SOURCE MATERIAL =
- - - -

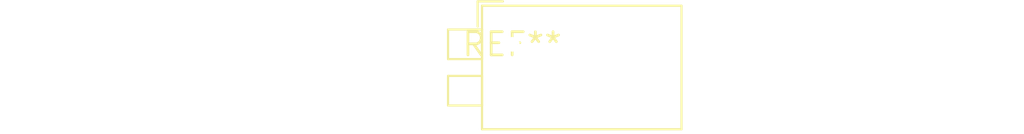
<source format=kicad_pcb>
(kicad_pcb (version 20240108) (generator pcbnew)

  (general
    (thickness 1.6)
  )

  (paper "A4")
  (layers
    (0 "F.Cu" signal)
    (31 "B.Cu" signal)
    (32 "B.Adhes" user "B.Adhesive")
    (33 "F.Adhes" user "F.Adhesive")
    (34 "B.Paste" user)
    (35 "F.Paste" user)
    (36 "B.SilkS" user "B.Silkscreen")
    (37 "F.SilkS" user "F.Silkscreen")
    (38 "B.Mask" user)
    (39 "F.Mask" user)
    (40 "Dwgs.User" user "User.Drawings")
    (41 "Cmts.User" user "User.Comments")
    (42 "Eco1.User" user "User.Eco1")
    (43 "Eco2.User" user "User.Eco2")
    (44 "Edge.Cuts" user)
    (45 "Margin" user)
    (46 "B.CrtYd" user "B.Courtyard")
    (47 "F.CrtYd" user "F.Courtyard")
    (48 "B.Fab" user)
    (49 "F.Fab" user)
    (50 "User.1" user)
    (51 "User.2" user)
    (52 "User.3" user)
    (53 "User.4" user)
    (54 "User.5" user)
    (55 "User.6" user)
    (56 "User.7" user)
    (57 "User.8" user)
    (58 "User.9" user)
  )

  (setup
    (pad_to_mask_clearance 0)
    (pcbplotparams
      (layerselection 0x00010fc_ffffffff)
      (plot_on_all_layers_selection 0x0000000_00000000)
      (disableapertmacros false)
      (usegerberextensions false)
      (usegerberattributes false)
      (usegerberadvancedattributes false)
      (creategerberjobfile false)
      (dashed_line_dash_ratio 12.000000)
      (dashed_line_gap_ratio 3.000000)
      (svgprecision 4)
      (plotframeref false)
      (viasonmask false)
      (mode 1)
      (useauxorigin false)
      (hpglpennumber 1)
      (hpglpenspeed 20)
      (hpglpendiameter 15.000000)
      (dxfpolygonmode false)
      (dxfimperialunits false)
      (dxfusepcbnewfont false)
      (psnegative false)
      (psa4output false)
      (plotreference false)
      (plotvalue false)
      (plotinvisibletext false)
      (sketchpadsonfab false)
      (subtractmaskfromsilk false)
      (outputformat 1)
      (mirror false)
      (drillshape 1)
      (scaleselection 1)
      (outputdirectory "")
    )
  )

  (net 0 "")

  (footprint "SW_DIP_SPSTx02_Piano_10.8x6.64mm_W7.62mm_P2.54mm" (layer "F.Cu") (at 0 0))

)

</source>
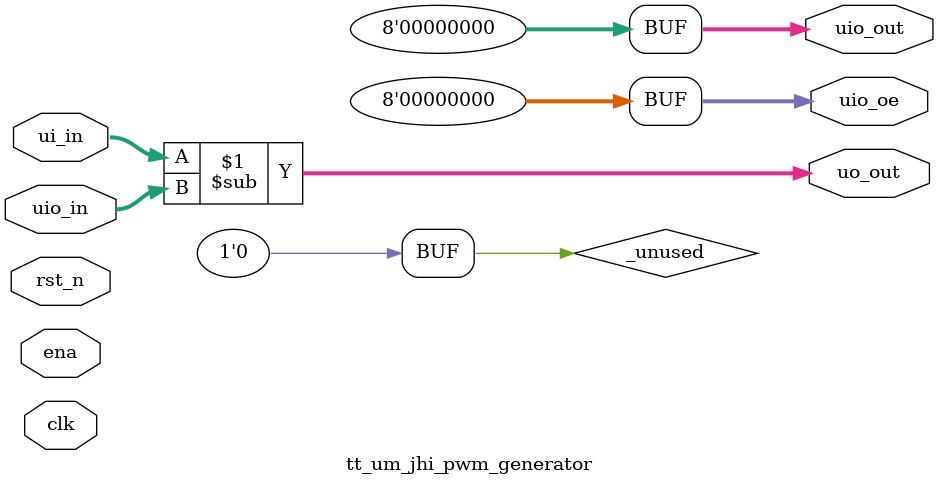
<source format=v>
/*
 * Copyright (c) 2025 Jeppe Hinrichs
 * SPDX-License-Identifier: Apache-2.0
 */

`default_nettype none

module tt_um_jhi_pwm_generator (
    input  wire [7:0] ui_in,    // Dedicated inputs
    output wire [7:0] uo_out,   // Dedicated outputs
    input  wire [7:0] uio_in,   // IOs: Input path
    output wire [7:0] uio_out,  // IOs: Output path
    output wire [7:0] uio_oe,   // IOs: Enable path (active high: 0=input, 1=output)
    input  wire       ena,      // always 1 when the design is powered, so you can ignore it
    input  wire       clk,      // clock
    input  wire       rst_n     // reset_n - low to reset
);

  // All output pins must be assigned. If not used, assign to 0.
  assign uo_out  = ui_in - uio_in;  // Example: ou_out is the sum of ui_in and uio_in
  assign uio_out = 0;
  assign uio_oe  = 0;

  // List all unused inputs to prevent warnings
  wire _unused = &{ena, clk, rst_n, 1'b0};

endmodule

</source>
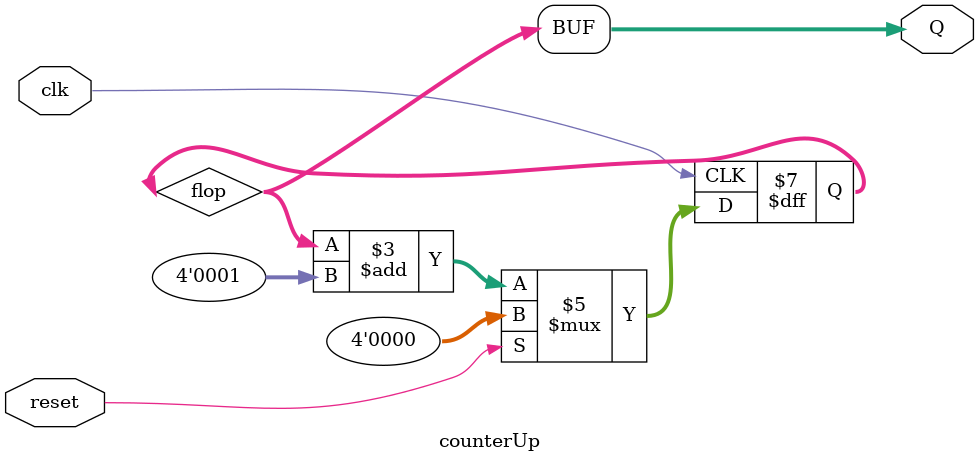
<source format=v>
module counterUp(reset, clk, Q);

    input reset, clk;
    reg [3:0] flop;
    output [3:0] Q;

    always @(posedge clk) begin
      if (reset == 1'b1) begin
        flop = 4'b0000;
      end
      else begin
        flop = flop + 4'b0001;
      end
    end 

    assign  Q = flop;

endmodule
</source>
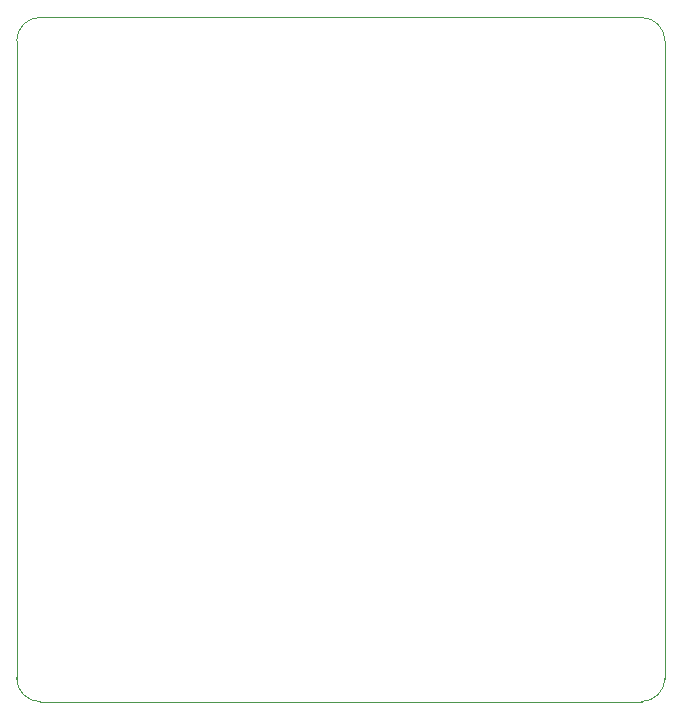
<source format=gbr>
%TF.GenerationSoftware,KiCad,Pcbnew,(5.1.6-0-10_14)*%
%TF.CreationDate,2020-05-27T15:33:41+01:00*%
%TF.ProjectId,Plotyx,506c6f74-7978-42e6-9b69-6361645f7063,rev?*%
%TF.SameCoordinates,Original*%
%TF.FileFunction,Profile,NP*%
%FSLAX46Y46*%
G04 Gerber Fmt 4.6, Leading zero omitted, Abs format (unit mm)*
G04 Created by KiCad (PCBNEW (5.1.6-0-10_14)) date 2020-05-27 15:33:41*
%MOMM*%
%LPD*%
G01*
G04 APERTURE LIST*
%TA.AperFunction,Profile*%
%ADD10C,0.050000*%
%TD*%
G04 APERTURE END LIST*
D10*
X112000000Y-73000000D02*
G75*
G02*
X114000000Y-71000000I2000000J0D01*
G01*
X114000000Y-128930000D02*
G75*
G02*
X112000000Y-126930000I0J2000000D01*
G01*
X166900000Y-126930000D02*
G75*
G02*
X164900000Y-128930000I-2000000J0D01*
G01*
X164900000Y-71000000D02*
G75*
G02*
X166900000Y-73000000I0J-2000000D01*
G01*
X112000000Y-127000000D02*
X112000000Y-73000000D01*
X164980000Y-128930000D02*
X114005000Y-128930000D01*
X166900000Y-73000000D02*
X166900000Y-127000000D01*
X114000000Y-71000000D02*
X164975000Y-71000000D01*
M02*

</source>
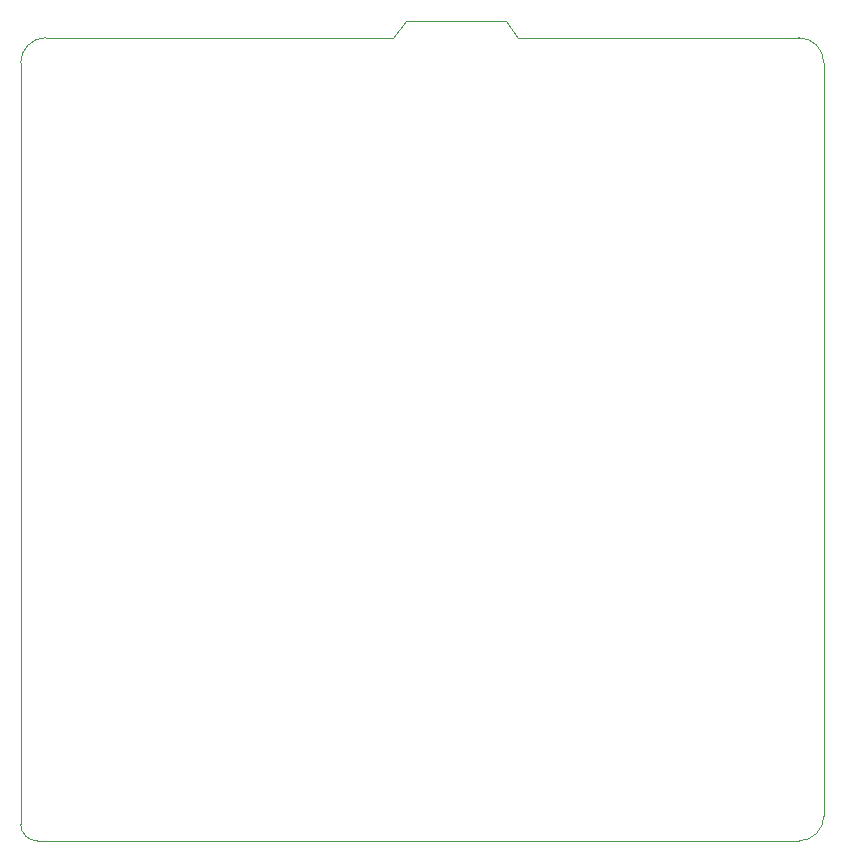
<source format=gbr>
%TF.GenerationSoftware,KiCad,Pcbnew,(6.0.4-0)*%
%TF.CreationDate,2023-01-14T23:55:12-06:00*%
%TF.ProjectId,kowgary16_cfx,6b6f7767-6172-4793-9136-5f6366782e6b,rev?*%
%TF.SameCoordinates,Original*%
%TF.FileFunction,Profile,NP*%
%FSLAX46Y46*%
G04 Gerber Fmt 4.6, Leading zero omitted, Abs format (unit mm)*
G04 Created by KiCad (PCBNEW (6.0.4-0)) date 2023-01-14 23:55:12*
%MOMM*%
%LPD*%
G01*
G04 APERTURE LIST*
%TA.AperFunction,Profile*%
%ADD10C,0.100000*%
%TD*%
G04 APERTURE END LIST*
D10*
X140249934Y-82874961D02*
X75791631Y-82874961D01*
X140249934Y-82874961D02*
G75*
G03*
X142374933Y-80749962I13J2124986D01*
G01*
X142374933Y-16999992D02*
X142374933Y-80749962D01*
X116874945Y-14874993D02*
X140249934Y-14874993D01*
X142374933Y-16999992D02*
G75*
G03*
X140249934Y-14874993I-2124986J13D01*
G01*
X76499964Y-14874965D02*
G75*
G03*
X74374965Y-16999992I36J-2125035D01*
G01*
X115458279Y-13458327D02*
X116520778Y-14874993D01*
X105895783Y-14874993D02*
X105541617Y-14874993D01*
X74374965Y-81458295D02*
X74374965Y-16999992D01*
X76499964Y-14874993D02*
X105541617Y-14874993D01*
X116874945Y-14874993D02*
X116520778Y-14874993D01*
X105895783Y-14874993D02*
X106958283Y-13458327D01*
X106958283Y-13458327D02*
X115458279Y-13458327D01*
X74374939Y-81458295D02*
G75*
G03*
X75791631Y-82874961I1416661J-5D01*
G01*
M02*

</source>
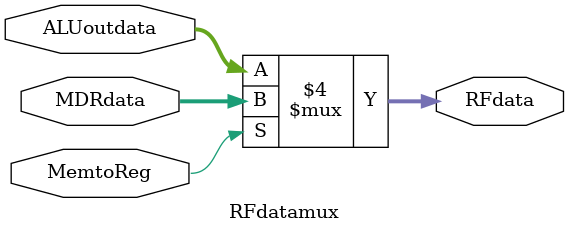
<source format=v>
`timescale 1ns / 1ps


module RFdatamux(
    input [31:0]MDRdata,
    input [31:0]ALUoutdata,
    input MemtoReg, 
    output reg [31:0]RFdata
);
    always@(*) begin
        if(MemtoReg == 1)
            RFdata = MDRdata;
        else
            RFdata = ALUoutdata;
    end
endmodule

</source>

- - - -

WHAT THE TASK REQUIRES =
Determine how many lines of the entries contain the string "flop", and reply with nothing but the number.

FINISHED TASK =
4